The panel will be free to the public, with a Zoom link to come.
Foss’ interest O’Connor’s life stemmed from his investigation into book reviews the writer printed in a Georgia diocesan newspaper.
“When I discovered that she reviewed books by important political thinkers like Eric Voegelin, I decided to dig a little deeper,” he said. “I was given a grant by the American Political Science Association to go to Milledgeville, Georgia and peruse O’Connor’s personal library. I found she owned and had read several books on political philosophy.”
In 2019, Foss released a book titled “Flannery O’Connor and the Perils of Governing by Tenderness,” which focused on O’Connor’s eclectic and political philosophy-centered reading habits.
“My book shows how her knowledge of political philosophy informed her fiction. For example, there are several references to Plato’s allegory of the cave in ‘The Republic’ that show up in her short story ‘Revelation.’”

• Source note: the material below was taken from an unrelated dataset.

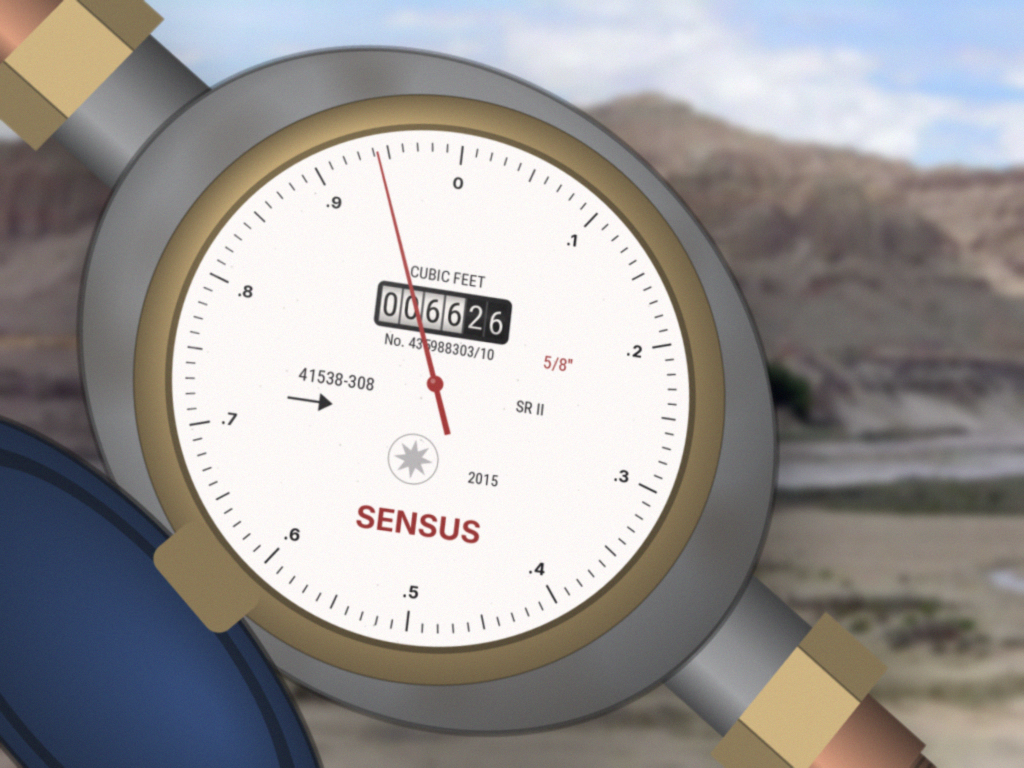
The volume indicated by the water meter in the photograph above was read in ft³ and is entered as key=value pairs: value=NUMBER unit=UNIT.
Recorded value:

While researching content for the book, Foss made an intriguing find in an old biography of O’Connor by Jean Cash. O’Connor’s grandfather, Peter Cline, was, it turned out, a student at Saint Vincent College from 1860-64.
Foss explained that because of Cline’s Georgia background, attending a northern college is a substantial detail about the man’s life. After holding email correspondence with Guy Davis, the archivist of the Archabbey and College, Foss realized that, other than Cline, a whole group of Southerners also attended SVC at the time.

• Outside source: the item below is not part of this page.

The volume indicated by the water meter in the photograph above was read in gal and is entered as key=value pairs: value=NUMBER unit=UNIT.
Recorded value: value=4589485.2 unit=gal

“I am hoping to do a bit more digging in the near future and to write an article on Peter Cline for the Flannery O’Connor Review,” Foss said.
Foss encouraged students and faculty to read O’Connor’s works. Among his recommendations are O’Connor’s short stories, her two novels, and a collection of letters found in “The Habit of Being.” He praised her writing as being among the best of the 20th century.
“Her stories seem dark and violent to many, but in reality they are full of hope,” he explained. “She was a reader of St. Thomas [Aquinas] and understood that grace builds upon nature. When people are nearly deaf and almost blind to the divine mystery of creation, grace has to break in violently.”
He quoted the final line of O’Connor’s best-known short story, “A Good Man is Hard to Find” to illustrate the depth of thought in the writer’s work.
“‘She would have been a good woman if it had been someone there to shoot her every minute of her life.’ The dark wisdom of that line tells you a lot about O’Connor’s vision and art.”
Foss’ book about O’Connor is available at the Saint Vincent Bookstore, on Amazon, and through inter-library loan at Latimer Library.